## Problem to work on:
Would you write out the lines from the one containing "<!-- street labels -->" to the end of the records below, exactly and in full, please?

(Beginning of Source information)

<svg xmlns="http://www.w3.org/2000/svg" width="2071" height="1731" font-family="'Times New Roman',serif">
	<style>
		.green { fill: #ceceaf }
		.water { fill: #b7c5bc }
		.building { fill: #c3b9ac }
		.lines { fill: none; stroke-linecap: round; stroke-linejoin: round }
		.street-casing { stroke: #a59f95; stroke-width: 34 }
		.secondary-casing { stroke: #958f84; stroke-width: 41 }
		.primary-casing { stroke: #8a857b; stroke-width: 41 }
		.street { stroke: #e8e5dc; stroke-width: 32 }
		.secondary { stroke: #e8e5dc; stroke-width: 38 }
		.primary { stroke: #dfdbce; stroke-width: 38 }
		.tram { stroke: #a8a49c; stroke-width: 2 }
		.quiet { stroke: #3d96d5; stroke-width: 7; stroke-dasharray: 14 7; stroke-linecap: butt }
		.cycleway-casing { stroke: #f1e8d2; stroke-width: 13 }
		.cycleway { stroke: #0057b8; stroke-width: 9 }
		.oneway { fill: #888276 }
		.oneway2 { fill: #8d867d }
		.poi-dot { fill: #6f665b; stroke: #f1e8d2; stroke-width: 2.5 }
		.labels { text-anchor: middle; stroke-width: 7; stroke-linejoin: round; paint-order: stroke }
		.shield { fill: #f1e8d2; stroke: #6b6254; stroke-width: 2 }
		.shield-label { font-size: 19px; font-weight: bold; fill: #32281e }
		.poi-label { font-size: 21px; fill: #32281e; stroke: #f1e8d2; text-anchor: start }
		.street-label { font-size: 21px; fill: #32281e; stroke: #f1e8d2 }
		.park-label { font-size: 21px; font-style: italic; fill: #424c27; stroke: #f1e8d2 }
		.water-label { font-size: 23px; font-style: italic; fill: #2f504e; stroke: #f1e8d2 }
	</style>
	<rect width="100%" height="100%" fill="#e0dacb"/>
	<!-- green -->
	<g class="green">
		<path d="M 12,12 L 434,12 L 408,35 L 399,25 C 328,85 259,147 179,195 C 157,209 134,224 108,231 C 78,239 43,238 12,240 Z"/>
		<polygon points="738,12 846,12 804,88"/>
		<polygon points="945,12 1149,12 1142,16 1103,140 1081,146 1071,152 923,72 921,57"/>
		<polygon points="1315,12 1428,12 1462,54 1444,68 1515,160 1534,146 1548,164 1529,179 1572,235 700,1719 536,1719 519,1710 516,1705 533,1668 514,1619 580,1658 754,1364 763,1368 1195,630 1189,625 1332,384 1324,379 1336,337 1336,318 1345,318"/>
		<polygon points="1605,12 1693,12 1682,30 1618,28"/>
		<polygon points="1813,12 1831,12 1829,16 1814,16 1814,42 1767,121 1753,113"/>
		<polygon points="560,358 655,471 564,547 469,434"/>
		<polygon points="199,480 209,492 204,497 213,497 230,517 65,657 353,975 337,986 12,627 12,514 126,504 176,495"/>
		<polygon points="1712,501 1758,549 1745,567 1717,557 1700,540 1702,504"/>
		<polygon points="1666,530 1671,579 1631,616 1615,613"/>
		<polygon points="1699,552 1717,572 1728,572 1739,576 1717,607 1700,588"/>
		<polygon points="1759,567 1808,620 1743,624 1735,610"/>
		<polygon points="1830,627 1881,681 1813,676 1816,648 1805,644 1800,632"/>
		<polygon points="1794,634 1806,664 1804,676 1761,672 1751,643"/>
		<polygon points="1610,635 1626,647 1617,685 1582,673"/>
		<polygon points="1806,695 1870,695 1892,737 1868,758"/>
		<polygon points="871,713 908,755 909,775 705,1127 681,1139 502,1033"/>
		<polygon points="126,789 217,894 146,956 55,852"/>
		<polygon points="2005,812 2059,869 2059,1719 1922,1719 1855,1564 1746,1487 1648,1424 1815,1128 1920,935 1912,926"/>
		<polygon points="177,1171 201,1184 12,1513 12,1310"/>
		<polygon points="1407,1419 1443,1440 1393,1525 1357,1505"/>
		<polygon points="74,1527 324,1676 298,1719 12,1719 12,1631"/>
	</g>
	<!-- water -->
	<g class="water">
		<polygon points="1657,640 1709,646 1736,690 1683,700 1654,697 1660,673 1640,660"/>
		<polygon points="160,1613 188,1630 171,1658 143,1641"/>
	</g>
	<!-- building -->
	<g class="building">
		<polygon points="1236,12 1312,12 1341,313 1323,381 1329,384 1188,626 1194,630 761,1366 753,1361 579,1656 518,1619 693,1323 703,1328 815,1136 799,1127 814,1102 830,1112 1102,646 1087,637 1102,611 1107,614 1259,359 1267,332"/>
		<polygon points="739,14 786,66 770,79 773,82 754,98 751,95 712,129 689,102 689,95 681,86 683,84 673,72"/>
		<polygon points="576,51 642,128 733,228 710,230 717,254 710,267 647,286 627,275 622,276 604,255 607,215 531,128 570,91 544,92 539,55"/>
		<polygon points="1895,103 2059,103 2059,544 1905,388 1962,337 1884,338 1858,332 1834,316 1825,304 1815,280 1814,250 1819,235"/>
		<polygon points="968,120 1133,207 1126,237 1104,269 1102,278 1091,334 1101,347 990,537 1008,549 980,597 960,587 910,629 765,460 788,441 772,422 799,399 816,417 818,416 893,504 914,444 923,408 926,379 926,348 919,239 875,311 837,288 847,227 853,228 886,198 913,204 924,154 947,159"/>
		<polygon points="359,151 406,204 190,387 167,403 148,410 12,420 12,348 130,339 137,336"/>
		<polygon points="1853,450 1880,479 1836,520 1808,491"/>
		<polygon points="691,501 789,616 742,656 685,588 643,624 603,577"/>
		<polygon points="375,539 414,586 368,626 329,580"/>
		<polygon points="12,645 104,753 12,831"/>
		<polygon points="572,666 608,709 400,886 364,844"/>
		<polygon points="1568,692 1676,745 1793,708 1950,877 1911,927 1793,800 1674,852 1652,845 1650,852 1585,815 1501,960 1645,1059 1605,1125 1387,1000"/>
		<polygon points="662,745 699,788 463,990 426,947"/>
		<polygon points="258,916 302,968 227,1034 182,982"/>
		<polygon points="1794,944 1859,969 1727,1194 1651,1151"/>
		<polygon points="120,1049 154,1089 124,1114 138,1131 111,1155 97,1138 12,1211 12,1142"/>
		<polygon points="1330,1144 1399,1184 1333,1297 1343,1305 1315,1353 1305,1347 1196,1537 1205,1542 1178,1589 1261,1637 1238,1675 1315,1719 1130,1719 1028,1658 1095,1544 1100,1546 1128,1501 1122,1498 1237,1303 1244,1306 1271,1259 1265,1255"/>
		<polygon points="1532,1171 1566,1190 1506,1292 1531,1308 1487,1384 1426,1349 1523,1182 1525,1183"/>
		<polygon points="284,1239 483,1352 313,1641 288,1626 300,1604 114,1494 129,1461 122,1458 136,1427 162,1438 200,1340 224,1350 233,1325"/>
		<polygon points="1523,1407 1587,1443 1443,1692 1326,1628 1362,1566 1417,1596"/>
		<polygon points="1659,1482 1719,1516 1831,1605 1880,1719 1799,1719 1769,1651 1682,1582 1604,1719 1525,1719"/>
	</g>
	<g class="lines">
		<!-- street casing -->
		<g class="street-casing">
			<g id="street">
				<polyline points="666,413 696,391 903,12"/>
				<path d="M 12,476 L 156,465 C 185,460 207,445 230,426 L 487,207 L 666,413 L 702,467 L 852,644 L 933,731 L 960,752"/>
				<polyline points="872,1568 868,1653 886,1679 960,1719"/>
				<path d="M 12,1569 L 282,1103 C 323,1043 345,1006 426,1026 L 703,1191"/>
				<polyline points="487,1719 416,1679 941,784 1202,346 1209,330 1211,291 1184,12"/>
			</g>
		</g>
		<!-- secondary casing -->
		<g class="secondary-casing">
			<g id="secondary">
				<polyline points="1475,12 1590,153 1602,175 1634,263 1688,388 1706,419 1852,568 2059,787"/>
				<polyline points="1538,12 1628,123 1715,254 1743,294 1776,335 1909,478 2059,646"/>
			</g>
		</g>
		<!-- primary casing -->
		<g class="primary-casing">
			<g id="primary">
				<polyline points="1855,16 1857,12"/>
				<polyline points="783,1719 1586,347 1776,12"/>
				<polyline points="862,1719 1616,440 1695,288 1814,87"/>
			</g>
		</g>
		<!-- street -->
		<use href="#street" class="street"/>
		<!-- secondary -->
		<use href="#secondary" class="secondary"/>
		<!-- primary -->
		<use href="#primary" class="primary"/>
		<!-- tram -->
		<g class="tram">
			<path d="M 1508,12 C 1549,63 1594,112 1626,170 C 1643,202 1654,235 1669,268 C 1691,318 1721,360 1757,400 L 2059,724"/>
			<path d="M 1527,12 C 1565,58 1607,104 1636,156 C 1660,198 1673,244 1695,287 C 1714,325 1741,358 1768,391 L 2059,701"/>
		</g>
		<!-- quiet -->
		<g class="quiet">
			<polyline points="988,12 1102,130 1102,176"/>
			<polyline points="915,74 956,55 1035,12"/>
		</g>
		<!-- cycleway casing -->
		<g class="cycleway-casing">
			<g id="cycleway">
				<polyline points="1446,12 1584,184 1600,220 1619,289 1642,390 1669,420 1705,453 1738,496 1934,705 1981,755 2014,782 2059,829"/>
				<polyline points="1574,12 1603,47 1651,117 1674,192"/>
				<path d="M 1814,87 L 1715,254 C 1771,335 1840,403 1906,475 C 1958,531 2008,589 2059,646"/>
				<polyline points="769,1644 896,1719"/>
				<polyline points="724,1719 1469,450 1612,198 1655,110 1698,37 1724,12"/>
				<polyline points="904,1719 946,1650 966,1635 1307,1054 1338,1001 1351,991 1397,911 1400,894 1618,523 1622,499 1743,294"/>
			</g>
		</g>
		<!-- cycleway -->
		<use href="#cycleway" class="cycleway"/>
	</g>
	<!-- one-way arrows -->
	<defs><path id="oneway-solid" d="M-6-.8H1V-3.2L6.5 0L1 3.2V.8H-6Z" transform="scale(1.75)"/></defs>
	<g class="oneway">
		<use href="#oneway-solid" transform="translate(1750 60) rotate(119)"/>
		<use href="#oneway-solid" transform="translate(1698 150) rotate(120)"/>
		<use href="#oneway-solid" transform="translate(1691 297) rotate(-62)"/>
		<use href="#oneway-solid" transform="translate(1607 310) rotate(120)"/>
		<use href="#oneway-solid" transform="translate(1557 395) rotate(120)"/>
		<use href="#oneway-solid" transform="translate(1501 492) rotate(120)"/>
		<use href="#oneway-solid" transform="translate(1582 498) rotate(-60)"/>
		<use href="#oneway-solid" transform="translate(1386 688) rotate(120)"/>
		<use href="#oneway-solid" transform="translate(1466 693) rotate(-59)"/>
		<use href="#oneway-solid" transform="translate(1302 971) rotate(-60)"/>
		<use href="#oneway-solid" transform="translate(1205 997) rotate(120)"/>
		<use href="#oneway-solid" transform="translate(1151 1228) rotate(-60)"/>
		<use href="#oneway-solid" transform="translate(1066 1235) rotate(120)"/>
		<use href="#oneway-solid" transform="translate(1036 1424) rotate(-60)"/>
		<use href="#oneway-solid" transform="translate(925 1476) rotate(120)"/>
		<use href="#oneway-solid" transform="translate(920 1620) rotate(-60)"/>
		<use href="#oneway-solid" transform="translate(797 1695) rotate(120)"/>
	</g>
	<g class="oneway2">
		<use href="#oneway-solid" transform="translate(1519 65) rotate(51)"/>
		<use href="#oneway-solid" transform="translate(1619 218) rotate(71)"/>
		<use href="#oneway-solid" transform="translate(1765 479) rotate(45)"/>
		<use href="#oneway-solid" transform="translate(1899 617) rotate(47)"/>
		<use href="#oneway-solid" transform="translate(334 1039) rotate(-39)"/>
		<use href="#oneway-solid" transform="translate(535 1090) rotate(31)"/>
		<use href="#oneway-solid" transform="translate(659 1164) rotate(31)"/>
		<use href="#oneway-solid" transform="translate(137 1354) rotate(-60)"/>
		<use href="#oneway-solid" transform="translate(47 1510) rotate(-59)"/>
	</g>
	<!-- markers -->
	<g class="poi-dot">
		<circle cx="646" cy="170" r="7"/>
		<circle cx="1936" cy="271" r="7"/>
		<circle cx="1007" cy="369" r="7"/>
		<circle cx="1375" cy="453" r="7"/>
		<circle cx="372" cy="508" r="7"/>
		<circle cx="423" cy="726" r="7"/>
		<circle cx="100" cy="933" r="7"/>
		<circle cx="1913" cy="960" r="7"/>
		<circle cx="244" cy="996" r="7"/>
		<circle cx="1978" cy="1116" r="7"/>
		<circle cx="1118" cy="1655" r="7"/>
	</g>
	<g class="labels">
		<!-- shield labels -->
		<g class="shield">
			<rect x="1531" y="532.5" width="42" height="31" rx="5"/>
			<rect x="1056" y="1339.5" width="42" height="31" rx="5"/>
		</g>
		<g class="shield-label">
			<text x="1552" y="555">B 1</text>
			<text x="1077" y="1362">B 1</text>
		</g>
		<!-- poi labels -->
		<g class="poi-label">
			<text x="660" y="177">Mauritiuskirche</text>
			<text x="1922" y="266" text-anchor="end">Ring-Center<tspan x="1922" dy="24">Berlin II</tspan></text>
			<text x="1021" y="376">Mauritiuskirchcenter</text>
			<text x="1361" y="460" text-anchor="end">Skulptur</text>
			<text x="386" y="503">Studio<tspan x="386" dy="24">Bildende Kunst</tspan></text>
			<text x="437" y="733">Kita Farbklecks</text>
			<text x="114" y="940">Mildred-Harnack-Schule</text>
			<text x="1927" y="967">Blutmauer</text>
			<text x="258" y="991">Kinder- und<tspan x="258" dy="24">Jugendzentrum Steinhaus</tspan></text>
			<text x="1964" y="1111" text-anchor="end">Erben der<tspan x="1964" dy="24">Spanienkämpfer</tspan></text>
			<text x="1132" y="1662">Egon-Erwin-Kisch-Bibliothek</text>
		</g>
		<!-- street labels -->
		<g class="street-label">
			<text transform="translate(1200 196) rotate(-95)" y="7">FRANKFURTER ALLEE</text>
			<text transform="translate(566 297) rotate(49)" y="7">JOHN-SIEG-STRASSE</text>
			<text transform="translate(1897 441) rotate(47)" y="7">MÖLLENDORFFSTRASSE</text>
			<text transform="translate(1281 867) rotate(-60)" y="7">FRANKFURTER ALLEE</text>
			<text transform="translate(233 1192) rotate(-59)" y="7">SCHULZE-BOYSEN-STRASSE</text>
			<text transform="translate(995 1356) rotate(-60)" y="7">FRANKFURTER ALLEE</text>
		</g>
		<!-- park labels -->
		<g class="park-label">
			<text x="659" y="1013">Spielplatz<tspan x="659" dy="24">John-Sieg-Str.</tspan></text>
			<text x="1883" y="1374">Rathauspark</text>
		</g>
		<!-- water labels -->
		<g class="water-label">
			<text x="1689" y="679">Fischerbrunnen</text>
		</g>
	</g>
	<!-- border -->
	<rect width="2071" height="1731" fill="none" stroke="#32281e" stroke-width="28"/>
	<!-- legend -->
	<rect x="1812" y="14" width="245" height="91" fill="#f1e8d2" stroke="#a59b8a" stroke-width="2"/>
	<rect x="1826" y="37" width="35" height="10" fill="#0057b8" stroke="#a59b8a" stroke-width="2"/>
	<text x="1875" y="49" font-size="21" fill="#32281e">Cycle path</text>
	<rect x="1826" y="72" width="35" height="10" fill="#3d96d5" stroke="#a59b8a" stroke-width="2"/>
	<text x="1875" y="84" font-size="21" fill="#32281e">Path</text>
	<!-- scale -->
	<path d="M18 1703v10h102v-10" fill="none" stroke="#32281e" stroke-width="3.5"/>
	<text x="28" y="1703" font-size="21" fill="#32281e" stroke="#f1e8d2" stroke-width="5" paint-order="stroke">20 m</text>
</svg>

(End of Source information)

## Solution below:
		<!-- street labels -->
		<g class="street-label">
			<text transform="translate(1200 196) rotate(-95)" y="7">FRANKFURTER ALLEE</text>
			<text transform="translate(566 297) rotate(49)" y="7">JOHN-SIEG-STRASSE</text>
			<text transform="translate(1897 441) rotate(47)" y="7">MÖLLENDORFFSTRASSE</text>
			<text transform="translate(1281 867) rotate(-60)" y="7">FRANKFURTER ALLEE</text>
			<text transform="translate(233 1192) rotate(-59)" y="7">SCHULZE-BOYSEN-STRASSE</text>
			<text transform="translate(995 1356) rotate(-60)" y="7">FRANKFURTER ALLEE</text>
		</g>
		<!-- park labels -->
		<g class="park-label">
			<text x="659" y="1013">Spielplatz<tspan x="659" dy="24">John-Sieg-Str.</tspan></text>
			<text x="1883" y="1374">Rathauspark</text>
		</g>
		<!-- water labels -->
		<g class="water-label">
			<text x="1689" y="679">Fischerbrunnen</text>
		</g>
	</g>
	<!-- border -->
	<rect width="2071" height="1731" fill="none" stroke="#32281e" stroke-width="28"/>
	<!-- legend -->
	<rect x="1812" y="14" width="245" height="91" fill="#f1e8d2" stroke="#a59b8a" stroke-width="2"/>
	<rect x="1826" y="37" width="35" height="10" fill="#0057b8" stroke="#a59b8a" stroke-width="2"/>
	<text x="1875" y="49" font-size="21" fill="#32281e">Cycle path</text>
	<rect x="1826" y="72" width="35" height="10" fill="#3d96d5" stroke="#a59b8a" stroke-width="2"/>
	<text x="1875" y="84" font-size="21" fill="#32281e">Path</text>
	<!-- scale -->
	<path d="M18 1703v10h102v-10" fill="none" stroke="#32281e" stroke-width="3.5"/>
	<text x="28" y="1703" font-size="21" fill="#32281e" stroke="#f1e8d2" stroke-width="5" paint-order="stroke">20 m</text>
</svg>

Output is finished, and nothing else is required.